- _Exercise goal_
Reproduce the lines below word for word, leaving out the pictures.

---- Data for this task

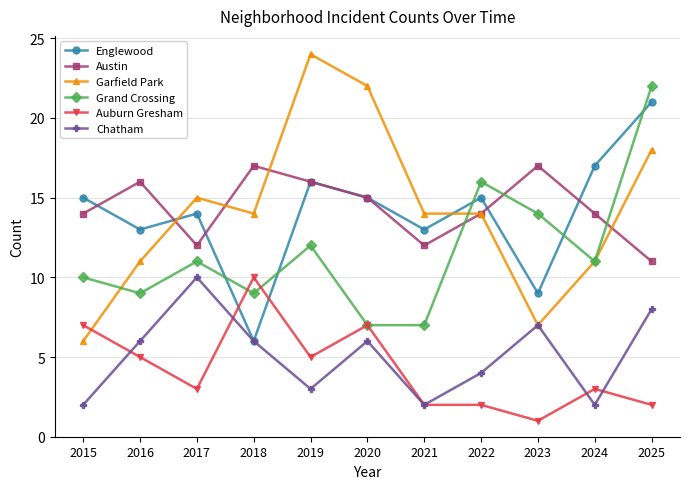

Reading left to right, extract all data points from this chart.

Englewood: 15	13	14	6	16	15	13	15	9	17	21
Austin: 14	16	12	17	16	15	12	14	17	14	11
Garfield Park: 6	11	15	14	24	22	14	14	7	11	18
Grand Crossing: 10	9	11	9	12	7	7	16	14	11	22
Auburn Gresham: 7	5	3	10	5	7	2	2	1	3	2
Chatham: 2	6	10	6	3	6	2	4	7	2	8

--------

- _Answer for this exercise_
Reading left to right, extract all data points from this chart.

Englewood: 15	13	14	6	16	15	13	15	9	17	21
Austin: 14	16	12	17	16	15	12	14	17	14	11
Garfield Park: 6	11	15	14	24	22	14	14	7	11	18
Grand Crossing: 10	9	11	9	12	7	7	16	14	11	22
Auburn Gresham: 7	5	3	10	5	7	2	2	1	3	2
Chatham: 2	6	10	6	3	6	2	4	7	2	8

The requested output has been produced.